■ Instruções de trabalho
a. Reproduza sem alterações o trecho do texto fornecido que começa nas palavras que contêm "E se a região" e termina em "dos filmes lançados.".
b. Responda, com base no texto fornecido:
(i) Quantos países formam a América Latina?
(ii) A que o cinema reduziu a diversidade de povos e culturas da região?
(iii) Que porcentagem dos filmes do mundo os Estados Unidos produziam até o fim da Primeira Guerra Mundial?

■ Texto fornecido
_ _ _

Por Ana Julia Oliveira (anajulia.oliveira@usp.br)
Tente pensar no último personagem latino que você viu no cinema. Se pensou em um homem, é provável que ele estivesse ligado à criminalidade ou ao trabalho braçal, e sua personalidade fosse violenta, enganadora ou preguiçosa. Caso tenha pensado em uma mulher, possivelmente ela ocupava o cargo de empregada, ou talvez fosse uma jovem hiperssexualizada, de origem simples, que se envolveu com um homem rico.
Além dessa descrição, o típico perfil latino em produções estrangeiras envolve, com frequência, um cenário de pobreza, imigração ilegal, famílias grandes e religiosas, e uma má fluência da língua inglesa, com sotaques fortes e exagerados. Essas características que uniformizam personagens, apesar de ser defendida pela indústria como representações da realidade, trazem uma visão estereotipada da América Latina, que conta com 20 países, 19 mil km de extensão e 560 línguas indígenas.
E se a região é formada por uma diversidade tão grande de povos e culturas, é curioso que tudo isso tenha sido reduzido no cinema para filtros amarelos, miséria e personagens superficiais.

Surgimento do estereótipo
Até o fim da Primeira Guerra Mundial, os Estados Unidos produziam 85% dos filmes do mundo. Esse foi apenas o início da chamada Era de Ouro do cinema estadunidense, com crescimento dos estúdios de Hollywood e chegada dos filmes sonoros. Era evidente que o país dominava a indústria naquele momento, e junto com ela, exerciam forte influência sobre a opinião pública. Esse foi o pretexto perfeito para que os valores políticos, sociais e econômicos da época fossem amplamente difundidos através dos filmes lançados.

_ _ _

■ Dados em análise
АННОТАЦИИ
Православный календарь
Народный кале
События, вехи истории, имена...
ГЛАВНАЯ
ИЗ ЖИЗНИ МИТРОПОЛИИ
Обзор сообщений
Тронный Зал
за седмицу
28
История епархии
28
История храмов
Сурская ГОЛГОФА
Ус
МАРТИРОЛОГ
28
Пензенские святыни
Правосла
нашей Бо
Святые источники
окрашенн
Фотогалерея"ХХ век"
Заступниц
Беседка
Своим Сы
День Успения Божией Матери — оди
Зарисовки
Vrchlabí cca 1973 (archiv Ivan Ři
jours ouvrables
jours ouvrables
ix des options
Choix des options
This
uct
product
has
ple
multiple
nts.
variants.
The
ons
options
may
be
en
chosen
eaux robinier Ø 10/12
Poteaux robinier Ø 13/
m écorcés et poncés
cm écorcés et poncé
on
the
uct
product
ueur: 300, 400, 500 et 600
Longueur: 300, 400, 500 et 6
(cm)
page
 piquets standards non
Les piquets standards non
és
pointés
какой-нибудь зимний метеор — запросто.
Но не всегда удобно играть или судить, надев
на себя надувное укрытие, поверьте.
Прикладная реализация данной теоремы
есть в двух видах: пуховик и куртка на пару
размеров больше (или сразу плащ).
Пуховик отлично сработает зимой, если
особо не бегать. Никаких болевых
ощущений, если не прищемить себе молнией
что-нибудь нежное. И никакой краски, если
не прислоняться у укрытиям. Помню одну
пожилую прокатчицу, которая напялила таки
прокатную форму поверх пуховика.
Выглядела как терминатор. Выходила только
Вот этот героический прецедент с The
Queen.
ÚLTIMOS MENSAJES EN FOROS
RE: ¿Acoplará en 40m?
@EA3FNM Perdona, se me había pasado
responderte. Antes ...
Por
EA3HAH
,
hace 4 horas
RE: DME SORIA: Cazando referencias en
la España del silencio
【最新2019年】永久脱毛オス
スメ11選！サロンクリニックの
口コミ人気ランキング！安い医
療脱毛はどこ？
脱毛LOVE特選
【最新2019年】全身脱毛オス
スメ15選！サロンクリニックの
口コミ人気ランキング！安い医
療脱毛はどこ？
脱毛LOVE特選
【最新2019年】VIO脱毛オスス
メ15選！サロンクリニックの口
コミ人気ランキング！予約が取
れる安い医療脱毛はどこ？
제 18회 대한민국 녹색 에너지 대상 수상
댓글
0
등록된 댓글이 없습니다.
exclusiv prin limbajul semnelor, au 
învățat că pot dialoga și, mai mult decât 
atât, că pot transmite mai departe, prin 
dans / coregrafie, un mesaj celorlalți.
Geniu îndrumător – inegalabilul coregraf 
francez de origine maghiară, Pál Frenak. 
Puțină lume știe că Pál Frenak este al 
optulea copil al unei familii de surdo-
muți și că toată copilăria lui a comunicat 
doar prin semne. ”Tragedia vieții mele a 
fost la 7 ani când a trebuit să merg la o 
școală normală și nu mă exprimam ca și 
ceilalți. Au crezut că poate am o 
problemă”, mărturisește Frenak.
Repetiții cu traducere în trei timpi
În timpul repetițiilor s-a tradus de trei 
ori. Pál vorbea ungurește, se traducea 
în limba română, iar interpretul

_ _ _

■ Soluções por tarefa
a.
E se a região é formada por uma diversidade tão grande de povos e culturas, é curioso que tudo isso tenha sido reduzido no cinema para filtros amarelos, miséria e personagens superficiais.

Surgimento do estereótipo
Até o fim da Primeira Guerra Mundial, os Estados Unidos produziam 85% dos filmes do mundo. Esse foi apenas o início da chamada Era de Ouro do cinema estadunidense, com crescimento dos estúdios de Hollywood e chegada dos filmes sonoros. Era evidente que o país dominava a indústria naquele momento, e junto com ela, exerciam forte influência sobre a opinião pública. Esse foi o pretexto perfeito para que os valores políticos, sociais e econômicos da época fossem amplamente difundidos através dos filmes lançados.

b.
(i) 20 países.
(ii) A filtros amarelos, miséria e personagens superficiais.
(iii) 85%.